Background: This study explores the relationship between hospital organization, therapeutic treatment, and court commitment for persons with mental illness at a California state forensic hospital. I structure the narrative of this dissertation in the context of psychiatric institutionalization (and deinstitutionalization), mass incarceration, and welfare retrenchment for clarification, grounding, and to explain the known interactions between the criminal justice and mental health systems for persons living with mental illness. The criminal justice system is the primary point of contact for many individuals with severe mental illness; therefore, it is necessary to understand how individuals gain access to long-term psychiatric treatment within the criminal justice system via the state hospital system, the terms to which they are committed, and the types of psychiatric treatment they are entitled to based on those terms. As pressing an issue as this is, little is known about the psychiatric treatment provided to persons that are civilly and criminally committed outside of the state hospital system and little critical inquiry is extended to the interdependent nature of the criminal justice and state hospital systems in California.
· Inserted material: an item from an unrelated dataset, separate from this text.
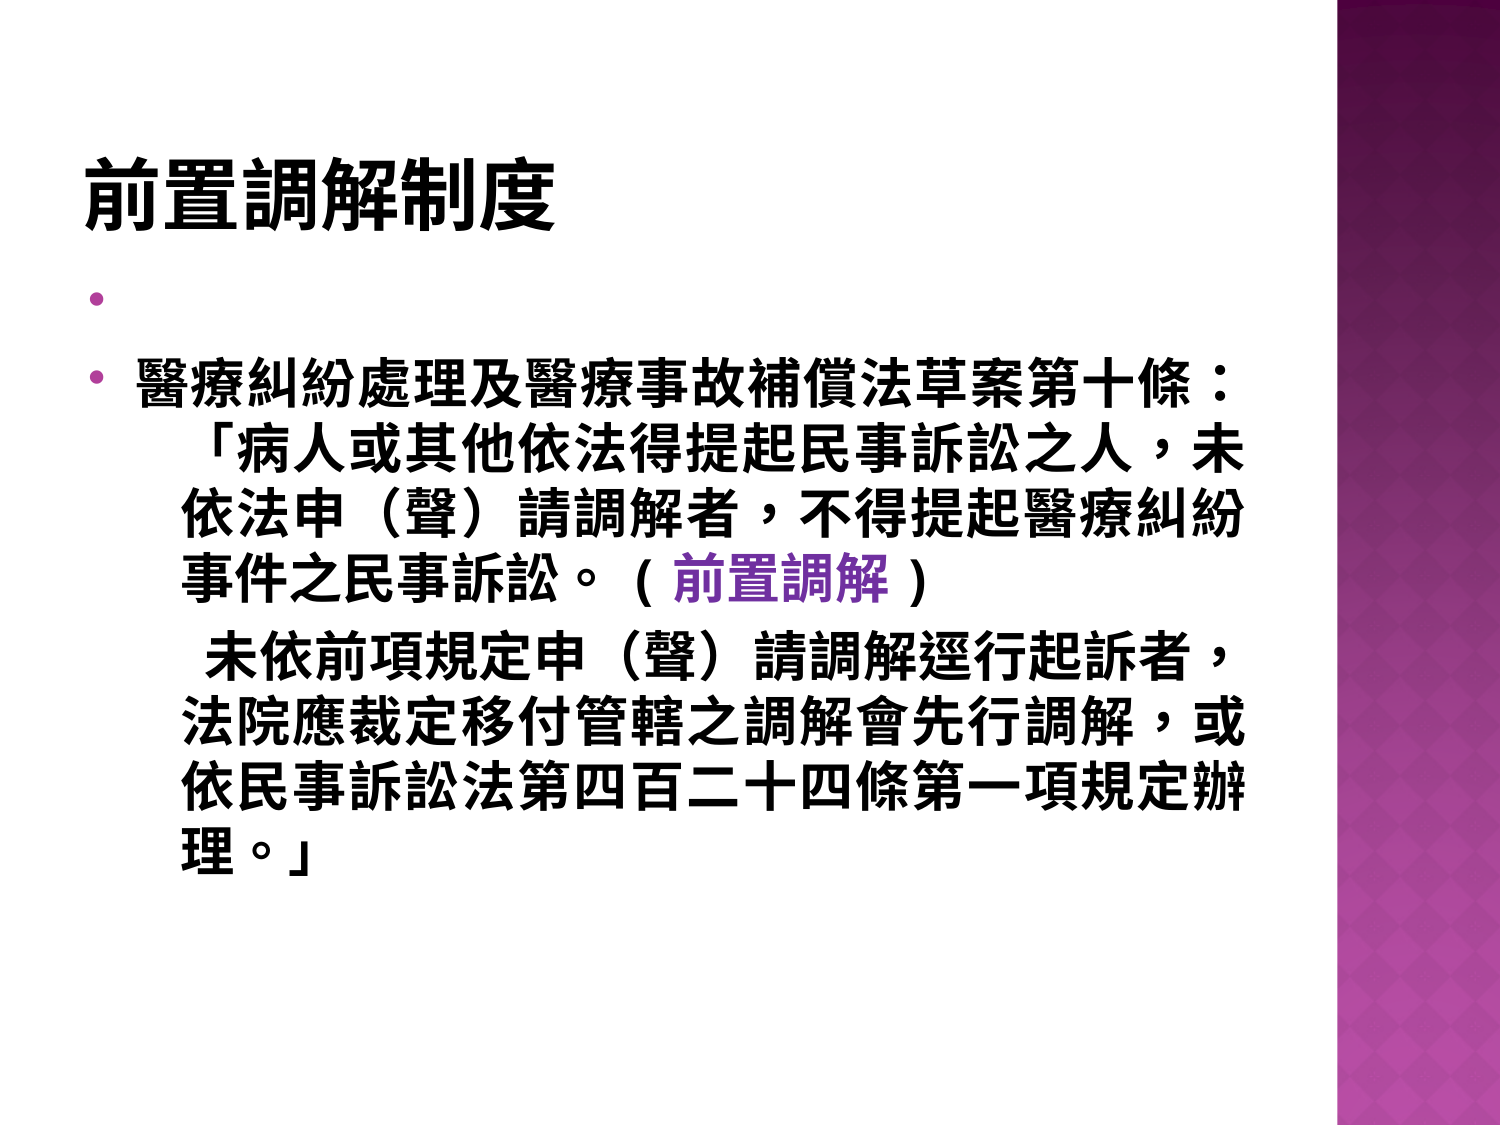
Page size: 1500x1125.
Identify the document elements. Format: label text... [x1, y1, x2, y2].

Method: This dissertation is an institutional ethnography that uses a mixed method design. It follows in the long tradition of institutional ethnographies by examining a hard to reach population in a locked forensic facility. The administration of this study included intensive, close-up observations and interviews in addition to accessing agency documents, reports, and implementing a survey of patient satisfaction. As an embedded ethnographer and employed social worker, I had access to multiple sources of organizational documentation, including administrative directives, internal notices, and training materials. As a result of my direct employment and position as a doctoral researcher, I attended daily treatment team meetings, therapeutic treatment groups, monthly program meetings, and department meetings, in addition to bioethics, program review committee meetings, pain management, and mortality review committee meetings. The qualitative data were analyzed in an ongoing and iterative fashion throughout the data collection period for thematic connections. Additionally, the mixed methodology and multiple data sources allowed for triangulation and clarification as unexpected hypothesis emerged over the course of this study.
Findings: The findings from this study are based on four years of direct observation; semi-structured interviews (N= 62) with psychiatric patients, front-line clinicians, and hospital administrators, and an analysis of patient satisfaction survey data (N=611). After examining the psychiatric treatment and care provided to patients mandated to treatment at the state psychiatric hospital, I determined that patients at the hospital that are committed as not guilty by reason of insanity receive more opportunities for therapeutic treatment, recreation, leisure, vocational training, and educational opportunities. Patients committed as not guilty by reason of insanity are more satisfied with their overall treatment and care in comparison to patients who are incompetent to stand trial, or patients who are civilly committed due to a grave disability. In contrast, patients deemed incompetent to stand trial receive psychiatric treatment that is solely based on trial restoration competency and ignores other psychiatric and medical needs. Further, administrators, clinicians, and patients all expressed frustration with the treatment provided to patients found incompetent to stand trial, asserting that trial competency restoration treatment did not amount to the comprehensive standard of care they want to provide or receive, nor did trial competency restoration treatment adequately meet the needs of the population committed as incompetent to stand trial; lastly, clinicians and administrators disliked or feared the societal use of the incompetent to stand trial commitment as a mechanism for providing mental health treatment, often describing the phenomenon as a failure of community mental health systems and asserting a need for more comprehensive welfare services in the community. Remarkably, during the data collection period, the hospital received a mandate from the courts to accelerate the treatment of patients found incompetent to stand trial threatening the precarious balance of treatment at the hospital and strengthening the implications of the study’s findings.
Discussion: The findings in this study have implications for scholarship across the domains of law and society, community mental health practice, organizational studies, and policy research, suggesting the need for further investigation and promotion of mental health policies that are independent of the criminal justice system. This study provides new information about the nature of mental health treatment within the criminal justice system and important insights into the accessibility of effective or comprehensive mental health treatment in the community. This dissertation is based on a single case study. More studies are needed that use the critical lens of commitment and court regulation to understand the accessibility and production of therapeutic treatment for persons with mental illness and how judicial thinking shapes the nature and distribution of psychiatric care.